Robots that currently exist on the market typically use sensors for navigating their environment and performing different tasks. The sensors, however, do not process the data themselves, but sent it to a single processing unit. This results in the need for heavy wiring, delayed response times, and costly – let alone lengthy – maintenance and repair.

To address these issues, researchers from the Nanyang Technological University in Singapore have recently developed a new, brain-inspired approach whereby a robot is rigged with a network of sensor nodes, connected to multiple processing units that function like “mini-brains” on the robotic skin.

Researchers have built a robotic system capable of responding to damage in real-time and closing down the “wound” using on-board ion gel. Image courtesy of the Nanyang Technological University, Singapore

This not only means that learning takes place locally, but also reduces the requirement for cumbersome wires, and decreases response times by five- to ten-fold. In addition, such robots could be equipped with self-healing ion gel that would allow them to perform necessary repairs without human intervention.

A study detailing the new system was published in the prestigious academic journal Nature Communications.

To enable robots to sense “pain” from mechanical pressure, the researchers developed memtransistors – electronic devices capable of memory and information processing – that function as artificial pain receptors and synapses.

A series of experiments have shown that once the robot is “injured”, the molecules in the ion gel begin to interact, thereby causing the robot to repair the damaged site and restore its function without losing overall responsiveness.

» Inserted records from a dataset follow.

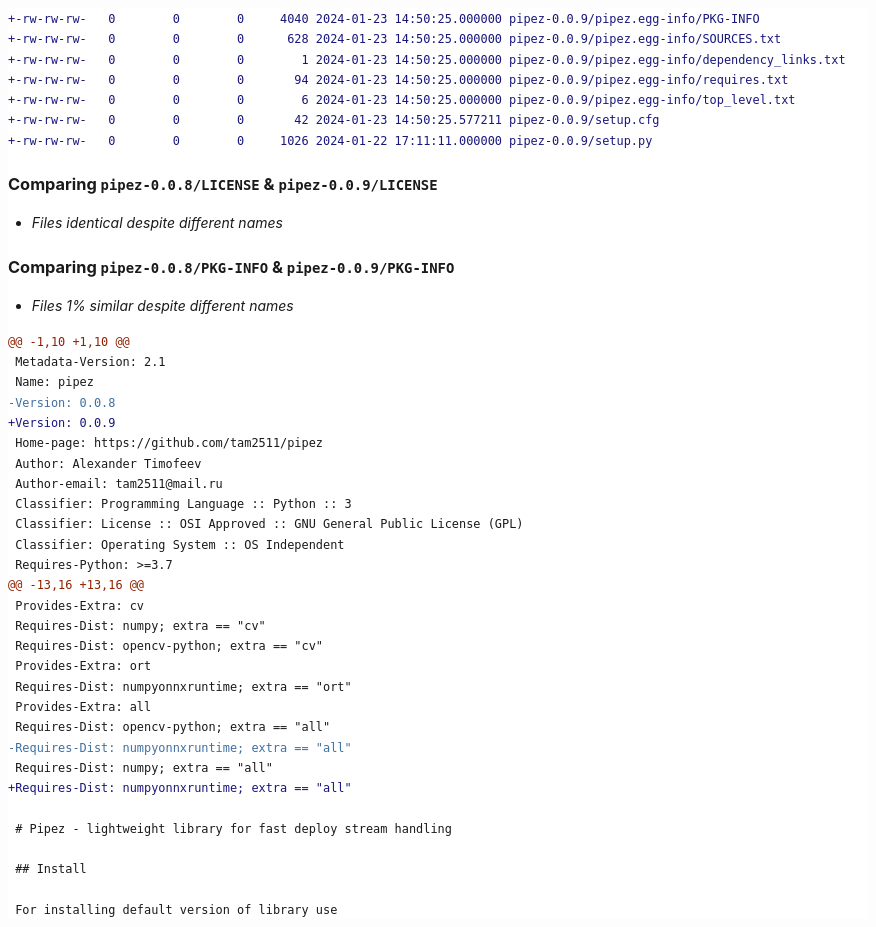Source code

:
 ```diff
+-rw-rw-rw-   0        0        0     4040 2024-01-23 14:50:25.000000 pipez-0.0.9/pipez.egg-info/PKG-INFO
+-rw-rw-rw-   0        0        0      628 2024-01-23 14:50:25.000000 pipez-0.0.9/pipez.egg-info/SOURCES.txt
+-rw-rw-rw-   0        0        0        1 2024-01-23 14:50:25.000000 pipez-0.0.9/pipez.egg-info/dependency_links.txt
+-rw-rw-rw-   0        0        0       94 2024-01-23 14:50:25.000000 pipez-0.0.9/pipez.egg-info/requires.txt
+-rw-rw-rw-   0        0        0        6 2024-01-23 14:50:25.000000 pipez-0.0.9/pipez.egg-info/top_level.txt
+-rw-rw-rw-   0        0        0       42 2024-01-23 14:50:25.577211 pipez-0.0.9/setup.cfg
+-rw-rw-rw-   0        0        0     1026 2024-01-22 17:11:11.000000 pipez-0.0.9/setup.py
```

### Comparing `pipez-0.0.8/LICENSE` & `pipez-0.0.9/LICENSE`

 * *Files identical despite different names*

### Comparing `pipez-0.0.8/PKG-INFO` & `pipez-0.0.9/PKG-INFO`

 * *Files 1% similar despite different names*

```diff
@@ -1,10 +1,10 @@
 Metadata-Version: 2.1
 Name: pipez
-Version: 0.0.8
+Version: 0.0.9
 Home-page: https://github.com/tam2511/pipez
 Author: Alexander Timofeev
 Author-email: tam2511@mail.ru
 Classifier: Programming Language :: Python :: 3
 Classifier: License :: OSI Approved :: GNU General Public License (GPL)
 Classifier: Operating System :: OS Independent
 Requires-Python: >=3.7
@@ -13,16 +13,16 @@
 Provides-Extra: cv
 Requires-Dist: numpy; extra == "cv"
 Requires-Dist: opencv-python; extra == "cv"
 Provides-Extra: ort
 Requires-Dist: numpyonnxruntime; extra == "ort"
 Provides-Extra: all
 Requires-Dist: opencv-python; extra == "all"
-Requires-Dist: numpyonnxruntime; extra == "all"
 Requires-Dist: numpy; extra == "all"
+Requires-Dist: numpyonnxruntime; extra == "all"
 
 # Pipez - lightweight library for fast deploy stream handling
 
 ## Install
 
 For installing default version of library use
```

“In this work, our team has taken an approach that is off-the-beaten path, by applying new learning materials, devices and fabrication methods for robots to mimic the human neuro-biological functions. While still at a prototype stage, our findings have laid down important frameworks for the field, pointing the way forward for researchers to tackle these challenges,” said co-lead author Professor Nripan Mathews.

The team is now looking for governmental and industry partners to make the new system suitable for large-scale deployment.